# How to complete this task
The required result is the number of lines below that hold the word "unserer", stated without anything else.

[Records from a dataset]

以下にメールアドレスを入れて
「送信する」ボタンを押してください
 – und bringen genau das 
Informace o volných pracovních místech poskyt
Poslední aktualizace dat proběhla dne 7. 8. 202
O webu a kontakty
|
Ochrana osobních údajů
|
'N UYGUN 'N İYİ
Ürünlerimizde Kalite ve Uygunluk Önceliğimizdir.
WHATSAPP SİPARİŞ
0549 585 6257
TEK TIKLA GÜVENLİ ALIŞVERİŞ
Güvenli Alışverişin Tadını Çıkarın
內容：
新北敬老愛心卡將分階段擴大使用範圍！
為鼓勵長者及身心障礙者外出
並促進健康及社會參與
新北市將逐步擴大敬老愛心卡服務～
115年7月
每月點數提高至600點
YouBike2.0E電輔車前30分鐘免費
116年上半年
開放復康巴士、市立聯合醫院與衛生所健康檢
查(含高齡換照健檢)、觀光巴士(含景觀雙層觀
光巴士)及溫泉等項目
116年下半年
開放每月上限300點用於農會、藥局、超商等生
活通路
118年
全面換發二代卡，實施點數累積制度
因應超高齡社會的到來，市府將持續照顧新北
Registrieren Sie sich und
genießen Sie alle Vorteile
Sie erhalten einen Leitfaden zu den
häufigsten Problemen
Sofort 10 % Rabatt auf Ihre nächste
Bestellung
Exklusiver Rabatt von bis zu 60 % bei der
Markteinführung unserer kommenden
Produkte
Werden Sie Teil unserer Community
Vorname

# Response
2